##### DATA TO USE #####

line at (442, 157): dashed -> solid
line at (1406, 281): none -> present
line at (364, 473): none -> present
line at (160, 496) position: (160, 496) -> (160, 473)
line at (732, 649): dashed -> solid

#####

REQUIRED TASK
Reproduce every one of the rows above word for word, without changing any line.

RESULT
line at (442, 157): dashed -> solid
line at (1406, 281): none -> present
line at (364, 473): none -> present
line at (160, 496) position: (160, 496) -> (160, 473)
line at (732, 649): dashed -> solid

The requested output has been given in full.